SOURCE MATERIAL:
------

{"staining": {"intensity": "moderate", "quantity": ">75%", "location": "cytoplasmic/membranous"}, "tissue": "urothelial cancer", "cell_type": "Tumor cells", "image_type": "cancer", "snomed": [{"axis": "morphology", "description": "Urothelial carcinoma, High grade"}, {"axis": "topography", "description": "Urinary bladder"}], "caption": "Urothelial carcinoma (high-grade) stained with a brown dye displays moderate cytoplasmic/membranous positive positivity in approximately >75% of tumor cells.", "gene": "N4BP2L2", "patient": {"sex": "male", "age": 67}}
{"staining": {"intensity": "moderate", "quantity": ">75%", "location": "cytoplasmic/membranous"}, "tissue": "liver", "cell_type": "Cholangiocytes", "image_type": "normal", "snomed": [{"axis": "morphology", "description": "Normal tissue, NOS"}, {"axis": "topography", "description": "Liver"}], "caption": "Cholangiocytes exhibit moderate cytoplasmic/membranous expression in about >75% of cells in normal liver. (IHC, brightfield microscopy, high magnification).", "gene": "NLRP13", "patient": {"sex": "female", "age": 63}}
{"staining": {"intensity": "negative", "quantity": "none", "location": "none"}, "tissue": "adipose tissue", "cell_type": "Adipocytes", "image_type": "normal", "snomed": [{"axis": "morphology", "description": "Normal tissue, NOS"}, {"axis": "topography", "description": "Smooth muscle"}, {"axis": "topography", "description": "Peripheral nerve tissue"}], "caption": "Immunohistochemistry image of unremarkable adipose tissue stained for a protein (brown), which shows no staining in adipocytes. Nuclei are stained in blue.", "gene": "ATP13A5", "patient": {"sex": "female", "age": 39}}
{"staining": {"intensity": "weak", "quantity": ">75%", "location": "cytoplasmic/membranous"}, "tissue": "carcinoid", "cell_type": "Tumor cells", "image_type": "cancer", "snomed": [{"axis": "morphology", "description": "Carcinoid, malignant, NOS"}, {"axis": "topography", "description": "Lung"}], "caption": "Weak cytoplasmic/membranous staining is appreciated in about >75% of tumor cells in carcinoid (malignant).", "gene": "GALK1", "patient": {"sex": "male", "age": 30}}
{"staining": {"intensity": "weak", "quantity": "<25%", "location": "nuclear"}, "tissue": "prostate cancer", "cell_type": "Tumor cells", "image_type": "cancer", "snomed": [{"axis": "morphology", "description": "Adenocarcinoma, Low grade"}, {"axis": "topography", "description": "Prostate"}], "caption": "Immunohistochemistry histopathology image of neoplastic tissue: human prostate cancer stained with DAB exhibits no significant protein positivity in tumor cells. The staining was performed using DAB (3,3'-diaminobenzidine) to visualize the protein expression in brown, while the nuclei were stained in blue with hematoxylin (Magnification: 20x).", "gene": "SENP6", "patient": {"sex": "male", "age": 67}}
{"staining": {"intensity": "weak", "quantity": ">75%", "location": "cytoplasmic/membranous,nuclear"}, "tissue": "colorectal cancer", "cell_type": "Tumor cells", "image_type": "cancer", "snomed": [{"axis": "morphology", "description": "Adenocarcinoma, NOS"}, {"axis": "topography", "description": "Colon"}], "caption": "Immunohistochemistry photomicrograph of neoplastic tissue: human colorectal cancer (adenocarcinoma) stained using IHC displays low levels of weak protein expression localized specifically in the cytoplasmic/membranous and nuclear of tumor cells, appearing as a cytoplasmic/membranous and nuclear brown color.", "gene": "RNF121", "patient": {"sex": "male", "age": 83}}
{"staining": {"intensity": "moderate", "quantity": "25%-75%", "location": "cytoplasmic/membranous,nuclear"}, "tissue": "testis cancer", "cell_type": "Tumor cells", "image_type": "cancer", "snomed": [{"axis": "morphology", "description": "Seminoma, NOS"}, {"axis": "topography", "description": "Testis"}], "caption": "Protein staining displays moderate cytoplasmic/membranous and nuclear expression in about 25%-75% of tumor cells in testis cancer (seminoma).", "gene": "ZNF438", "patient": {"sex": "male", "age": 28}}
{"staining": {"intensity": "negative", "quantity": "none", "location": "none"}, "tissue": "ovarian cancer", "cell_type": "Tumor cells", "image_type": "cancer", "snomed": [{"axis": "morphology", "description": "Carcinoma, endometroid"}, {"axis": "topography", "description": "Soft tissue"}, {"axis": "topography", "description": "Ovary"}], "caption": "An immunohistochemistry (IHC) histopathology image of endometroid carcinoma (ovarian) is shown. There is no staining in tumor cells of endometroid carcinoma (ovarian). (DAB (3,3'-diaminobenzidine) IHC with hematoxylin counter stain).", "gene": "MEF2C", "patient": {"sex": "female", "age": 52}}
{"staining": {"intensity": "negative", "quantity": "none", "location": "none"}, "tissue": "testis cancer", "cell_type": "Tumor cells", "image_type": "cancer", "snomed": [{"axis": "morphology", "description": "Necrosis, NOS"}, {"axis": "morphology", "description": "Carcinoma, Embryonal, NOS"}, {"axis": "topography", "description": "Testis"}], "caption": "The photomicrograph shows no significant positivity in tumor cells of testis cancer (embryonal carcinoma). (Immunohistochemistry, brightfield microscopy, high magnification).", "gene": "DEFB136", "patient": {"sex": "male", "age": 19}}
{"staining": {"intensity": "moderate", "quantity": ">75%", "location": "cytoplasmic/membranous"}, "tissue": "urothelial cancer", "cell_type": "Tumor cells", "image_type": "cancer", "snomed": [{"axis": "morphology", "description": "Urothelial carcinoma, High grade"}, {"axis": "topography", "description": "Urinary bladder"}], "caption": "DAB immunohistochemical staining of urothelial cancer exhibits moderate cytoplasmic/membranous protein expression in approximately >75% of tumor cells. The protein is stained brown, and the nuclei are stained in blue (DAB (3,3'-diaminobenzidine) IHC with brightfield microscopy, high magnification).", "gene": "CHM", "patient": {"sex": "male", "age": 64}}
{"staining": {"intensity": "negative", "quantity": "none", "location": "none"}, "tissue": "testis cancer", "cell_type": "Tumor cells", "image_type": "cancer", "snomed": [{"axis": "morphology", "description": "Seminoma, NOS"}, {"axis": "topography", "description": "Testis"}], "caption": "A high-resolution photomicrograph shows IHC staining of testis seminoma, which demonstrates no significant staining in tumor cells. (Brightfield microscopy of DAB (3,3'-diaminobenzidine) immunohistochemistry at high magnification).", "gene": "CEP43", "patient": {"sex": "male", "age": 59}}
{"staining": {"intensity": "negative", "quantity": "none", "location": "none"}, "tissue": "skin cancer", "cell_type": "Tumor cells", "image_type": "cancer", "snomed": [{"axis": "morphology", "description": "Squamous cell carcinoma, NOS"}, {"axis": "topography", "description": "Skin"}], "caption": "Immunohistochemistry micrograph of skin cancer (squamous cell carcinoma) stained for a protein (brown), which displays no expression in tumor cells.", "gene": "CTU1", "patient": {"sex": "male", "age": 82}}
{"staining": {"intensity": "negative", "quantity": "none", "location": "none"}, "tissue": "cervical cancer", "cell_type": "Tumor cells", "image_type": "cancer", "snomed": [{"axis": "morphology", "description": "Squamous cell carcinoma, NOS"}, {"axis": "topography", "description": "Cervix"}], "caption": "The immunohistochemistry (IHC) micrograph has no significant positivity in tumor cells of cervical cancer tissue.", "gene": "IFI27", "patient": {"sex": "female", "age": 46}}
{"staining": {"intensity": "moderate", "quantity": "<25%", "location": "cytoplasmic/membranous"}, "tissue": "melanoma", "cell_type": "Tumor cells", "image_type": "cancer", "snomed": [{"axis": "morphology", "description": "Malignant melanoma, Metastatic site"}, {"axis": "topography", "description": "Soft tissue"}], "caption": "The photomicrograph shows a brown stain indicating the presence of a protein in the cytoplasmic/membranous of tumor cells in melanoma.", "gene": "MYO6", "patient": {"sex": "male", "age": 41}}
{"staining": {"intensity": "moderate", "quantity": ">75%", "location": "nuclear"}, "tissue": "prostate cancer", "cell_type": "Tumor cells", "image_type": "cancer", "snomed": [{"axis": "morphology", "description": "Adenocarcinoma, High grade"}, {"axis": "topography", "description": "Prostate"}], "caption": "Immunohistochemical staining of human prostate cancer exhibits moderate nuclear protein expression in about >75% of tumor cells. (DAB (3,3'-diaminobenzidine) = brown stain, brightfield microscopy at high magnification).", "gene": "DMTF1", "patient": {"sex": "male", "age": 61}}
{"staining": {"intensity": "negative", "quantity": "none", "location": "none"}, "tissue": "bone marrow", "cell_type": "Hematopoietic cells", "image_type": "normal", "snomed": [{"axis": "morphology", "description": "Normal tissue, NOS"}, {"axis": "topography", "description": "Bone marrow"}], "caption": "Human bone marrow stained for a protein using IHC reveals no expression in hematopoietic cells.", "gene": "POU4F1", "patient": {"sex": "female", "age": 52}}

------

EXERCISE OBJECTIVE:
Take every line from the records that holds "bladder" and copy it down.

EXERCISE RESPONSE:
{"staining": {"intensity": "moderate", "quantity": ">75%", "location": "cytoplasmic/membranous"}, "tissue": "urothelial cancer", "cell_type": "Tumor cells", "image_type": "cancer", "snomed": [{"axis": "morphology", "description": "Urothelial carcinoma, High grade"}, {"axis": "topography", "description": "Urinary bladder"}], "caption": "Urothelial carcinoma (high-grade) stained with a brown dye displays moderate cytoplasmic/membranous positive positivity in approximately >75% of tumor cells.", "gene": "N4BP2L2", "patient": {"sex": "male", "age": 67}}
{"staining": {"intensity": "moderate", "quantity": ">75%", "location": "cytoplasmic/membranous"}, "tissue": "urothelial cancer", "cell_type": "Tumor cells", "image_type": "cancer", "snomed": [{"axis": "morphology", "description": "Urothelial carcinoma, High grade"}, {"axis": "topography", "description": "Urinary bladder"}], "caption": "DAB immunohistochemical staining of urothelial cancer exhibits moderate cytoplasmic/membranous protein expression in approximately >75% of tumor cells. The protein is stained brown, and the nuclei are stained in blue (DAB (3,3'-diaminobenzidine) IHC with brightfield microscopy, high magnification).", "gene": "CHM", "patient": {"sex": "male", "age": 64}}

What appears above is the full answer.